Kit Dunsmore has believed in the magic underlying the muggle world since she was a child searching for the Shetland pony pooka she was sure was hiding in her back yard. She learned early on that books were magic doors into other worlds, and that she could revisit a beloved character or place by opening the right book. As she grew, she decided she wanted to make magic with words, too. Today Kit writes about things she loves: poodles and dragons, witches and artists, quirky underdogs and loyal friends. Whether her setting is 6th-century England, the imaginary Twelve Kingdoms, or an art-obsessed version of modern America, magic always finds its way into her story.
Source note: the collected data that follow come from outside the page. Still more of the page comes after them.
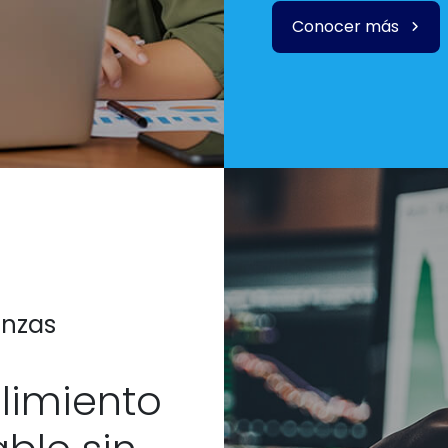
Conocer más
anzas
limiento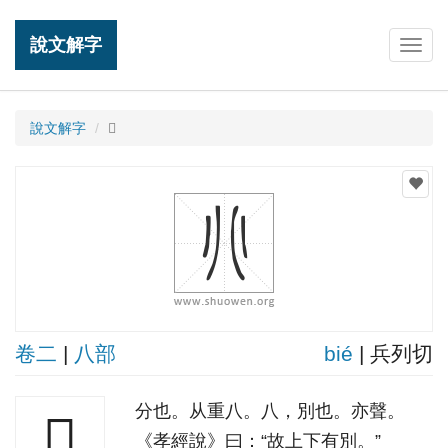
說文解字
Togg
navig
說文解字
𠔁
卷二
|
八部
bié
| 兵列切
分也。从重八。八，別也。亦聲。
𠔁
《孝經說》曰：“故上下有別。”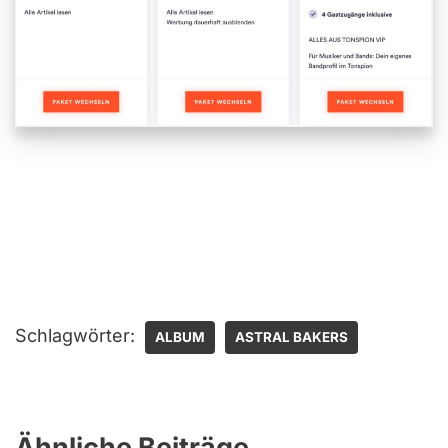
Schlagwörter:
ALBUM
ASTRAL BAKERS
Ähnliche Beiträge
She enjoys turning fairy tales inside out and watching characters sacrifice everything to reach their goal, but she also believes in happy endings. When she isn't writing, Kit experiences magic by making things with her hands. Over the years, she's made quilts, fabric sculptures, collages, sweaters, and blank books. Her newest interest is learning how to spin her own yarn, a skill guaranteed to strengthen one of her many delusions: that she is a self-sufficient pioneer woman. She also thinks she is a hobbit, a witch, an artist, and a good cook. Living in the foothills of Colorado, Kit enjoys the giant skies and prairie landscapes which suit her need for wide open spaces. In addition to hiking through glorious scenery with her husband or imagining herself living in the Middle Ages, Kit works as a pillow for her miniature poodle and polishes the next small piece of her handmade life.

11 thoughts on “My Simple Pattern for Knitting a Flat Circle or Polygon”

  1. hey! This is great. I have a similar pattern for knitting hexagons but outside-in. Have a look on my blog at the ‘tortoise and the sheep’ pattern – it’s a blanket where you attach hexagons onto one another as you knit but the principle is the same as what you’re doing, sort of!


    1. I checked out your post and pattern and I love it! One of my favorite things about knitting is its versatility, that you can knit bottom up or top down, inside-out or outside-in. I also like your idea of picking up stitches so you don’t have to seam everything together later. Looking forward to seeing how your blanket turns out!

      Liked by 1 person

  2. Thank you so much! I have a project in mind and this will be sooooooo useful! I have a question though – what measurements do you use for your stitch? Say my stitch is .75 inches high – do you use .75 as the measurement? Or is it in cm? Thanks so much!


    1. I did it in inches. All that matters is that you use the same units for your stitch height and your gauge measurement. You can do inches and stitches/inch, or cm and stitches/cm. Both will work. Good luck and I would love to see what you make!


  3. Hi kit, I have few questions,say I wanna make a 34 cm diameter round (h/w=68cm) since it’s a circle the width and height is the same and how counting( 2π(x)h)/w makes any diff with just 2pi.
    And I’m still confuse as how to put how many kfb on 2nd and the following much should I kfb and knit.Thankyou for reading and have a nice day!


    1. The height and width measures are relative to the stitches in your sample swatch, and have nothing to do with the size of your circle. H = how tall a single knit stitch is and w = how wide a single knit stitch is. For a 34 cm diameter circle, the number of rows you need will equal 34/the height of one stitch (with is how tall your row is).

      The number of kfb’s is always the same: it equals N (the number of stitches you calculate with the formula and cast on. So the second row, kfb in every stitch. The third row, kfb every other stitch. As you get further and further in, you have only one kfb per “section” (see the note about placing markers while knitting the 2nd row).